● Problem description
The reply should consist of the full listing, written out exactly.

● Source records
BEGIN

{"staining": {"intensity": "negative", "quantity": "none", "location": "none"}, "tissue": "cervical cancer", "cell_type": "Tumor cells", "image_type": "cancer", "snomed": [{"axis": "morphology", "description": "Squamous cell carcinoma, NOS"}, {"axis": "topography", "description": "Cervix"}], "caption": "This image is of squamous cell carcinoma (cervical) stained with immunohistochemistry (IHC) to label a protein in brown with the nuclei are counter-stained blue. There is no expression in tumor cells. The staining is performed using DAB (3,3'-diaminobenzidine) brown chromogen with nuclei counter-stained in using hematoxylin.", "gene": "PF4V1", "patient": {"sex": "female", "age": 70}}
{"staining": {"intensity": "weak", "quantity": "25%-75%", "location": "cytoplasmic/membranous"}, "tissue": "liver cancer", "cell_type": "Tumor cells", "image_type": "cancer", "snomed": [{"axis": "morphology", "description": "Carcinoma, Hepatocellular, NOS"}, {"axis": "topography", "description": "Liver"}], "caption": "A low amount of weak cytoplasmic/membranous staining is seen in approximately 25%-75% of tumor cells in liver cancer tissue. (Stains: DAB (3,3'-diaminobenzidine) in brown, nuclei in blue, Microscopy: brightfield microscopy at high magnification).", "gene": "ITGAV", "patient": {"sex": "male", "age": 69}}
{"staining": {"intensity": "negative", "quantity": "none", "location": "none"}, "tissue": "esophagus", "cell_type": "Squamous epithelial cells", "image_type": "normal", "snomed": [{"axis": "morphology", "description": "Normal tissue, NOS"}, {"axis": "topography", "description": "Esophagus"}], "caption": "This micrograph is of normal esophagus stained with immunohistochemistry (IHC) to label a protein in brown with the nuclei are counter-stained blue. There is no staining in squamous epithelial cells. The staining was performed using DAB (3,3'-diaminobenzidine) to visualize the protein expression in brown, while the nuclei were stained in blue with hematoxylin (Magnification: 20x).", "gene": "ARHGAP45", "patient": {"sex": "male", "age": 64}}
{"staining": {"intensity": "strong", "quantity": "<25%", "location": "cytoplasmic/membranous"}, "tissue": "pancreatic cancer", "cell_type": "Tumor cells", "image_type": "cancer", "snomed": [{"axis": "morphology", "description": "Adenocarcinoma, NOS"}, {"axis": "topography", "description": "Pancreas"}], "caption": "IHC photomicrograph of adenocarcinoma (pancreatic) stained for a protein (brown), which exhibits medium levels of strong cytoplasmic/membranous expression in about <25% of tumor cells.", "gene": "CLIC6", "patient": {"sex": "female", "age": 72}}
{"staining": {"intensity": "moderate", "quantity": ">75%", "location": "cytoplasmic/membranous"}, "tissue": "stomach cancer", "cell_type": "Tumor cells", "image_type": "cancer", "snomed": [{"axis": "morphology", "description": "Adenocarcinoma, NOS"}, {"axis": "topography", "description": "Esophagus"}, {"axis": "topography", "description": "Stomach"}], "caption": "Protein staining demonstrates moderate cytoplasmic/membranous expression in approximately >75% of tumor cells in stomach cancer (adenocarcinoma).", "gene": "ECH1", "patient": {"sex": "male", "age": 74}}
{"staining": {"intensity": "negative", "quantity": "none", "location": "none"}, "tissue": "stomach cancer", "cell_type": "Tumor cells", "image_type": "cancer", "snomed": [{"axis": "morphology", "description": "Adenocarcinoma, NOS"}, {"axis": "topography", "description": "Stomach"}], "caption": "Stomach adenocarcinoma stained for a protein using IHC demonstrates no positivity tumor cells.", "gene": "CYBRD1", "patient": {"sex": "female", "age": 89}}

END

● Response for this exercise
{"staining": {"intensity": "negative", "quantity": "none", "location": "none"}, "tissue": "cervical cancer", "cell_type": "Tumor cells", "image_type": "cancer", "snomed": [{"axis": "morphology", "description": "Squamous cell carcinoma, NOS"}, {"axis": "topography", "description": "Cervix"}], "caption": "This image is of squamous cell carcinoma (cervical) stained with immunohistochemistry (IHC) to label a protein in brown with the nuclei are counter-stained blue. There is no expression in tumor cells. The staining is performed using DAB (3,3'-diaminobenzidine) brown chromogen with nuclei counter-stained in using hematoxylin.", "gene": "PF4V1", "patient": {"sex": "female", "age": 70}}
{"staining": {"intensity": "weak", "quantity": "25%-75%", "location": "cytoplasmic/membranous"}, "tissue": "liver cancer", "cell_type": "Tumor cells", "image_type": "cancer", "snomed": [{"axis": "morphology", "description": "Carcinoma, Hepatocellular, NOS"}, {"axis": "topography", "description": "Liver"}], "caption": "A low amount of weak cytoplasmic/membranous staining is seen in approximately 25%-75% of tumor cells in liver cancer tissue. (Stains: DAB (3,3'-diaminobenzidine) in brown, nuclei in blue, Microscopy: brightfield microscopy at high magnification).", "gene": "ITGAV", "patient": {"sex": "male", "age": 69}}
{"staining": {"intensity": "negative", "quantity": "none", "location": "none"}, "tissue": "esophagus", "cell_type": "Squamous epithelial cells", "image_type": "normal", "snomed": [{"axis": "morphology", "description": "Normal tissue, NOS"}, {"axis": "topography", "description": "Esophagus"}], "caption": "This micrograph is of normal esophagus stained with immunohistochemistry (IHC) to label a protein in brown with the nuclei are counter-stained blue. There is no staining in squamous epithelial cells. The staining was performed using DAB (3,3'-diaminobenzidine) to visualize the protein expression in brown, while the nuclei were stained in blue with hematoxylin (Magnification: 20x).", "gene": "ARHGAP45", "patient": {"sex": "male", "age": 64}}
{"staining": {"intensity": "strong", "quantity": "<25%", "location": "cytoplasmic/membranous"}, "tissue": "pancreatic cancer", "cell_type": "Tumor cells", "image_type": "cancer", "snomed": [{"axis": "morphology", "description": "Adenocarcinoma, NOS"}, {"axis": "topography", "description": "Pancreas"}], "caption": "IHC photomicrograph of adenocarcinoma (pancreatic) stained for a protein (brown), which exhibits medium levels of strong cytoplasmic/membranous expression in about <25% of tumor cells.", "gene": "CLIC6", "patient": {"sex": "female", "age": 72}}
{"staining": {"intensity": "moderate", "quantity": ">75%", "location": "cytoplasmic/membranous"}, "tissue": "stomach cancer", "cell_type": "Tumor cells", "image_type": "cancer", "snomed": [{"axis": "morphology", "description": "Adenocarcinoma, NOS"}, {"axis": "topography", "description": "Esophagus"}, {"axis": "topography", "description": "Stomach"}], "caption": "Protein staining demonstrates moderate cytoplasmic/membranous expression in approximately >75% of tumor cells in stomach cancer (adenocarcinoma).", "gene": "ECH1", "patient": {"sex": "male", "age": 74}}
{"staining": {"intensity": "negative", "quantity": "none", "location": "none"}, "tissue": "stomach cancer", "cell_type": "Tumor cells", "image_type": "cancer", "snomed": [{"axis": "morphology", "description": "Adenocarcinoma, NOS"}, {"axis": "topography", "description": "Stomach"}], "caption": "Stomach adenocarcinoma stained for a protein using IHC demonstrates no positivity tumor cells.", "gene": "CYBRD1", "patient": {"sex": "female", "age": 89}}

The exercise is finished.